Kutipan untuk Dibaca:
Sebuah sinyalemen yang mengisyaratkan rasa kepercayaan dan keinginan untuk merapat sebagai sahabat NKRI. Namun langkah pendekatan Filipina terhadap Indonesia masih terkesan ragu – ragu dan tidak sepenuh hati. Hal tersebut dapat dilihat dari keputusan Filipina untuk menerima kembali kehadirian militer Amerika di Mindanao yang ditengarai membawa “misi ganda”. Namun patut diduga pula bahwa dari keputusan tersebut Filipina juga mengharapkan paket bantuan militer dari Amerika dan sekutu sebagaimana yang telah diterima Indonesia.
 
Dapat dipastikan Filipina tidak akan dapat berbuat banyak jika harus berhadapan langsung dalam konflik senjata dengan RRC.

Data Sumber:

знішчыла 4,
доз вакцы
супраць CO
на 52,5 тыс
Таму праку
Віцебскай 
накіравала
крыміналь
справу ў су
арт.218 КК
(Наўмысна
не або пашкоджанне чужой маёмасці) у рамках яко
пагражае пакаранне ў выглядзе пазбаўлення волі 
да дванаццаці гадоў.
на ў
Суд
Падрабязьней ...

Pertanyaan untuk Dijawab:
1 > Tentukan apakah pernyataan berikut sesuai dengan kutipan tentang hubungan Filipina dan Indonesia: (a) Filipina mendekati Indonesia dengan sepenuh hati; (b) Indonesia telah menerima paket bantuan militer dari Amerika dan sekutu; (c) Filipina dapat berbuat banyak dalam konflik senjata langsung dengan RRC. Jawab ya atau tidak untuk masing-masing, disertai kutipan persis dari teks yang menjadi dasarnya.
2 > Ubah semua baris dalam catatan menjadi daftar bernomor, tanpa baris kosong.

Jawaban Tiap Tugas:
1 >
(a) Tidak: "masih terkesan ragu – ragu dan tidak sepenuh hati"
(b) Ya: "paket bantuan militer dari Amerika dan sekutu sebagaimana yang telah diterima Indonesia"
(c) Tidak: "Filipina tidak akan dapat berbuat banyak jika harus berhadapan langsung dalam konflik senjata dengan RRC"

2 >
1. знішчыла 4,
2. доз вакцы
3. супраць CO
4. на 52,5 тыс
5. Таму праку
6. Віцебскай 
7. накіравала
8. крыміналь
9. справу ў су
10. арт.218 КК
11. (Наўмысна
12. не або пашкоджанне чужой маёмасці) у рамках яко
13. пагражае пакаранне ў выглядзе пазбаўлення волі 
14. да дванаццаці гадоў.
15. на ў
16. Суд
17. Падрабязьней ...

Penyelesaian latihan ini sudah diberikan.